Çocuklara mama sandalyesi ve çocuk arabası dışında bir şey almadık. Kaldı ki arabalarını da pek kullanmadık. Emekleyene kadar kucağımızda taşıdık, sonra kah kucakta, kah omuzda. Zaten artık yürüyorlar. Kıyafet olarak çoğunlukla arkadaşlarımızın çocuklarının küçülenlerini kullandılar. Zaten çok temiz ve lekesiz olma gibi takıntılarımız yok. Haliyle az kıyafetle idare edebiliyoruz. Çocuk meselesi de ciddi bir tüketim tuzağı. Evet çok eğlencelik şeyler var, ama gerekli mi. Bizce hayır.

Karada hayata dönmeyi düşünüyor musunuz?

Bazen toprakla uğraşmayı çok istiyorum kendi adıma ama sabit bir yerde yaşama fikri iyi hissettirmiyor. Şu an için denizde çok mutluyuz.

Çocuklarla büyük turlara ne zaman ve nasıl bir rota ile çıkmayı düşünüyorsunuz?

Biraz onlar belirleyecek zamanlamayı. Şu an uzun seyirlerden keyif almıyorlar. Herhalde bir iki seneye değişir bu durum. Acelemiz yok, kendimizi zorlamak istemiyoruz.

Bizde pek rastlanmasa da dünyayı tekneyle dolaşan bir sürü çocuklu aile mevcut. Bildiğim kadarıyla çocuklar ev eğitimi alıp, varılan limanlarda uluslararası geçerliliği olan sınavlara girip eğitim hayatlarını sürdürüyor. Sizin benzer bir arzu ya da planınız var mı?

Mevcut eğitim sistemine hiç inancım yok. Yaşadım, biliyorum. Tüm yaşam coşkumuzu öldürmek ve bizi birbirine benzer sistem parçaları yapmak üzerine kurulu bir düzen.

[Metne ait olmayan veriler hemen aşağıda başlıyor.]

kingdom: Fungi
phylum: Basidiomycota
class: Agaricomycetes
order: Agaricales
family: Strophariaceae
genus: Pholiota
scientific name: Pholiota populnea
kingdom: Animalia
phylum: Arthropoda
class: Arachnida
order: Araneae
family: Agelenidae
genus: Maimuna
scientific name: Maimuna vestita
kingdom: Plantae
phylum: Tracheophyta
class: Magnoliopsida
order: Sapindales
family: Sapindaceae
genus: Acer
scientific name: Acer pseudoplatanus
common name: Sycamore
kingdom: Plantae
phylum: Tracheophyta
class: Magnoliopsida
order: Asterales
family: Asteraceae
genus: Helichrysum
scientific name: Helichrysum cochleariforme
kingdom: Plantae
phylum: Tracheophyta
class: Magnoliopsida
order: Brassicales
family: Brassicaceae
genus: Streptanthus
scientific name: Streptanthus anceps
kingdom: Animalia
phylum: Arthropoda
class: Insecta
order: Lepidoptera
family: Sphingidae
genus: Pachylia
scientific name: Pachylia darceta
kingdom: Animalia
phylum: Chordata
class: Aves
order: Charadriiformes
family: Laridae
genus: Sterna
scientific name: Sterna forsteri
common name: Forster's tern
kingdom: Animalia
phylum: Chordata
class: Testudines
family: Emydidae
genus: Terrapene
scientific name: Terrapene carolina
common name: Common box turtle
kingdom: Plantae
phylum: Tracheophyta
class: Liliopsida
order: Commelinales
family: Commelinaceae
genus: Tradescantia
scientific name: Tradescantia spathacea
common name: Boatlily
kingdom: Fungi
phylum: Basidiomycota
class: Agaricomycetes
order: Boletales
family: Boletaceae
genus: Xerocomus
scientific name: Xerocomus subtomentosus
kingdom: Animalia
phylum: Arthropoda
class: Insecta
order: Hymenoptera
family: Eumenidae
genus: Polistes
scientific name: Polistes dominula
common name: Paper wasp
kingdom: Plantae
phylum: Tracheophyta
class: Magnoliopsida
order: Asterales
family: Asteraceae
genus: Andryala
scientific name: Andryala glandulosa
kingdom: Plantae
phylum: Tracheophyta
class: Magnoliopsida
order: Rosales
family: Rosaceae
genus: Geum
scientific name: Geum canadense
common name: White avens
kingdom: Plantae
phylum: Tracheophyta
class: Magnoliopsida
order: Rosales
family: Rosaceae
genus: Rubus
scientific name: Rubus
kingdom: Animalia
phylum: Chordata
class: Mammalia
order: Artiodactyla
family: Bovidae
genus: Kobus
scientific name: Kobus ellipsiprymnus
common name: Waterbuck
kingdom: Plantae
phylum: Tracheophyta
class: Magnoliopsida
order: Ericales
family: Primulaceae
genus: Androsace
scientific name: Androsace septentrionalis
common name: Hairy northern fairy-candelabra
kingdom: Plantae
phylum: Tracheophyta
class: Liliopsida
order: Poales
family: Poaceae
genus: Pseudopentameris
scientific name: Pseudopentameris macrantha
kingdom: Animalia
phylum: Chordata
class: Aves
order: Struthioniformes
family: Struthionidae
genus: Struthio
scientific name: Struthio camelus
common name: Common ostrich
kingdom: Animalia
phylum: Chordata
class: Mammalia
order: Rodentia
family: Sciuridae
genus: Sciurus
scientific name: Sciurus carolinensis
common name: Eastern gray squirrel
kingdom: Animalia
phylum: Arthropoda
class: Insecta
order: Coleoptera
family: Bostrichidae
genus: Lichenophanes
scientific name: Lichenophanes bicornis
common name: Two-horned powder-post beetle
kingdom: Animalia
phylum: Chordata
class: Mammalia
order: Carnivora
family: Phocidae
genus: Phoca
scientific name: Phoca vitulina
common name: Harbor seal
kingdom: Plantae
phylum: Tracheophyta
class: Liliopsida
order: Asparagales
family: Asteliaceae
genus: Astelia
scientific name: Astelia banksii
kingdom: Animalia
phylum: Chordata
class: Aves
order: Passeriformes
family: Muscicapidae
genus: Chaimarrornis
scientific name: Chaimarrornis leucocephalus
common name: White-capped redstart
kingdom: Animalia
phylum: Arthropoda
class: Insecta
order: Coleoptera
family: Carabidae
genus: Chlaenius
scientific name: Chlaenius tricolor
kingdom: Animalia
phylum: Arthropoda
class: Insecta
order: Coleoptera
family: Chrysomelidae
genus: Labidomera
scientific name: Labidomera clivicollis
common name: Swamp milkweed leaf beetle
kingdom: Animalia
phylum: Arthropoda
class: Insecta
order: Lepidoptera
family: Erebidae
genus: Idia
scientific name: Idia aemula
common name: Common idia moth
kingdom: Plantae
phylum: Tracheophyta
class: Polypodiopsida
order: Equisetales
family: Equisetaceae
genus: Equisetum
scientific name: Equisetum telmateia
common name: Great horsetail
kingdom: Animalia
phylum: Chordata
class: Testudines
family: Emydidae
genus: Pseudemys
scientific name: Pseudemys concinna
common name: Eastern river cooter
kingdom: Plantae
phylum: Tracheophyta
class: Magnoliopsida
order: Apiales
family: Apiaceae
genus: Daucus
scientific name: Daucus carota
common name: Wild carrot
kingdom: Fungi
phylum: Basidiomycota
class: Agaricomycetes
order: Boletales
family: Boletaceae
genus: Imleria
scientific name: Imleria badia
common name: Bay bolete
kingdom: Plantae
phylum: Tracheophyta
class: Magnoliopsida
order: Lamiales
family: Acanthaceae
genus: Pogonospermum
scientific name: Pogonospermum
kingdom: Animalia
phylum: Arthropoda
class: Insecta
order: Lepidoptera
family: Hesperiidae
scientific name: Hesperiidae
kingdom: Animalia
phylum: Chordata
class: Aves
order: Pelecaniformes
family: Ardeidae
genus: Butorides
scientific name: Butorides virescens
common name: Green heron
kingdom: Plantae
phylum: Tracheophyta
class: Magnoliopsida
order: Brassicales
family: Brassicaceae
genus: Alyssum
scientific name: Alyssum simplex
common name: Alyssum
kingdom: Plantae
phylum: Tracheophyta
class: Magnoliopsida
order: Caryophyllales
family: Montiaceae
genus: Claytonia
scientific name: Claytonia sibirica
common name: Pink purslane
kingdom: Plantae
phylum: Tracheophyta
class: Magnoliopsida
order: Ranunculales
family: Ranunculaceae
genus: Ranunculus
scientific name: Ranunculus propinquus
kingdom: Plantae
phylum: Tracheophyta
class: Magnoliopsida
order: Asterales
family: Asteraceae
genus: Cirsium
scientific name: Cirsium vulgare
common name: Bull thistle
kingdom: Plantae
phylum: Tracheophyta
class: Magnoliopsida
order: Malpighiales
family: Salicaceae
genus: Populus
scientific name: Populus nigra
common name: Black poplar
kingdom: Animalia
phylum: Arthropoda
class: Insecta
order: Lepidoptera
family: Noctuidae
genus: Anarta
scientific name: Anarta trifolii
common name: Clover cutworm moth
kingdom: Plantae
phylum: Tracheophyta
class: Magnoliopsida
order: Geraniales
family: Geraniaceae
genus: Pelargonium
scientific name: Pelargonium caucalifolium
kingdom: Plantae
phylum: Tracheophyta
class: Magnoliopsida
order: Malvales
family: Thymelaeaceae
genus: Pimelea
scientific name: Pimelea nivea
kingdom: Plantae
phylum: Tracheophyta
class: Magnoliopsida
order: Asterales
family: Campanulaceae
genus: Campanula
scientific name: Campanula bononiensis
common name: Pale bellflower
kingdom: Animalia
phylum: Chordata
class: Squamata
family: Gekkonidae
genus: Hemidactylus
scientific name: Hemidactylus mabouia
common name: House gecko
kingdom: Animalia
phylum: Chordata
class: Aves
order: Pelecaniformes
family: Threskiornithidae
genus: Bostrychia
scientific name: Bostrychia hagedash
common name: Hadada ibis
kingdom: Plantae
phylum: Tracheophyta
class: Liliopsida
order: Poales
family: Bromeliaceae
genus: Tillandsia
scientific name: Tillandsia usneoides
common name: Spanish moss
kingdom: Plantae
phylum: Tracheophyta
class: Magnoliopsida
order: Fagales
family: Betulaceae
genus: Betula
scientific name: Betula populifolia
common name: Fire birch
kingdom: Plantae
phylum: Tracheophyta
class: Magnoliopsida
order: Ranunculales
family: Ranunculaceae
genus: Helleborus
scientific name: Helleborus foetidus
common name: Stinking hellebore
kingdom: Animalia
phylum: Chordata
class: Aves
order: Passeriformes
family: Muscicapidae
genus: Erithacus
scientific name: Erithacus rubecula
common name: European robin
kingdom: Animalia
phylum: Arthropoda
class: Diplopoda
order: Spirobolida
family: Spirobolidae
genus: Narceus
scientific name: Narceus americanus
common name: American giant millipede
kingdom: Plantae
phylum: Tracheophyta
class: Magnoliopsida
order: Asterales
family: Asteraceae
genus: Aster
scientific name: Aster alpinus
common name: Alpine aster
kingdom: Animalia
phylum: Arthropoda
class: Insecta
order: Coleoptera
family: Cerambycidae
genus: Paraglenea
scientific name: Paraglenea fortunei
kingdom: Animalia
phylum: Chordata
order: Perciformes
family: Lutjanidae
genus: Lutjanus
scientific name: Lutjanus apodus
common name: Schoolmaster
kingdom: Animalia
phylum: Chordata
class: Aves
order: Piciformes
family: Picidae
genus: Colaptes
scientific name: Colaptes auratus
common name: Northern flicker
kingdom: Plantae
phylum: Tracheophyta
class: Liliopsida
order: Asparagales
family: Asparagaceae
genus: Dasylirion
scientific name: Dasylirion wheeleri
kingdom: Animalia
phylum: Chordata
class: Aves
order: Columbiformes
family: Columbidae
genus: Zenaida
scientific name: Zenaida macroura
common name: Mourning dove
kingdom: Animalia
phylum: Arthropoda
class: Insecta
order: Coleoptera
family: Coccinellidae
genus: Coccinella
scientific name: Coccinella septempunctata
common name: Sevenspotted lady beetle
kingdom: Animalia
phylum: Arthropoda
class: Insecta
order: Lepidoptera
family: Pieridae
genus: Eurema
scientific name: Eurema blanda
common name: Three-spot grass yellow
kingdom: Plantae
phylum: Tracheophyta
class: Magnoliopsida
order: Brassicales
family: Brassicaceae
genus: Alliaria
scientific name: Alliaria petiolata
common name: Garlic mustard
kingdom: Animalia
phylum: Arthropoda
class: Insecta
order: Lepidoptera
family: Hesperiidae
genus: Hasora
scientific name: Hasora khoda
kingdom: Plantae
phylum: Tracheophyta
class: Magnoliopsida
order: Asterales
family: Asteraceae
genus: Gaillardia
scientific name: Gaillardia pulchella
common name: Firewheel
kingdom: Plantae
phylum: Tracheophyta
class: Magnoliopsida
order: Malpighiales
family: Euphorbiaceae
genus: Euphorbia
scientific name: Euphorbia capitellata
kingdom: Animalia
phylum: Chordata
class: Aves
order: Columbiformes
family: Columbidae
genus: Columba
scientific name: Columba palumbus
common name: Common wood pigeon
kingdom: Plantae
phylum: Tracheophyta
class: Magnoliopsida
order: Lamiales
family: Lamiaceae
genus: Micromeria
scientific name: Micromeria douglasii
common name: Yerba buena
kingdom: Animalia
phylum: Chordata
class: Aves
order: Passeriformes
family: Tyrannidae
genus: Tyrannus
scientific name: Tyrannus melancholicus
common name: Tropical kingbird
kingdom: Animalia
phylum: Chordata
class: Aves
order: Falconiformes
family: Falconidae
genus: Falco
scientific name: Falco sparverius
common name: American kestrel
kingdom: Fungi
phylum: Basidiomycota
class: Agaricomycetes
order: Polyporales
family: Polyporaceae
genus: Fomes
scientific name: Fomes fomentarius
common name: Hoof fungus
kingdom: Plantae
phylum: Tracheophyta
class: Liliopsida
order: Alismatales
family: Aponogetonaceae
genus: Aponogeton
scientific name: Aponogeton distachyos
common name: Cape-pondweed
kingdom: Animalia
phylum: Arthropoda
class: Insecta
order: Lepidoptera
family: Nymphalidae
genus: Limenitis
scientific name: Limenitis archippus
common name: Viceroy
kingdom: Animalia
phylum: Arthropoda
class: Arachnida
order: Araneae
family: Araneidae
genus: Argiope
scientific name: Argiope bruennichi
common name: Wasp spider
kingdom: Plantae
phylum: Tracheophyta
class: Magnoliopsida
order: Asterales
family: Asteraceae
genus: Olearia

Hâliyle çocuklarımın en değerli zamanlarını o ruhsuz duvarlar arasında geçirmelerini istemiyorum. Türkiye’ de okula gitme zorunluluğu var ama koşullarımızı zorlayıp okulsuzluğu becereceğimize inanıyorum.

Nedir okulsuzluğun alternatifi ya da nasıl bir eğitimdir hayal ettiğin?

Okul ve belli bir müfredat dışında çocuğun potansiyeline dayalı, onun merakına güvenen bir eğitim düşlüyorum. Karşılaştırma ve yarıştırmanın uzağında farklılıklara saygılı bir öğrenme hali. Ev okulu hatta daha radikali okulsuzluk. Bence denemeye değer.

Sizin gibi yaşamaya niyetlenenlere tavsiyeniz var mı?

Bence her zaman başka bir alternatif var. Hayatımızdan memnun değilsek sızlanmayı bırakıp neler yapabileceğimize bakmalıyız. Özellikle çocuklu aileler kendilerini mevcut sisteme daha bir mecbur hissediyorlar. Bence ebeveyn mutluysa çocuk da mutlu oluyor. Yalan bahanelere kanmayıp cesaretli olmalıyız.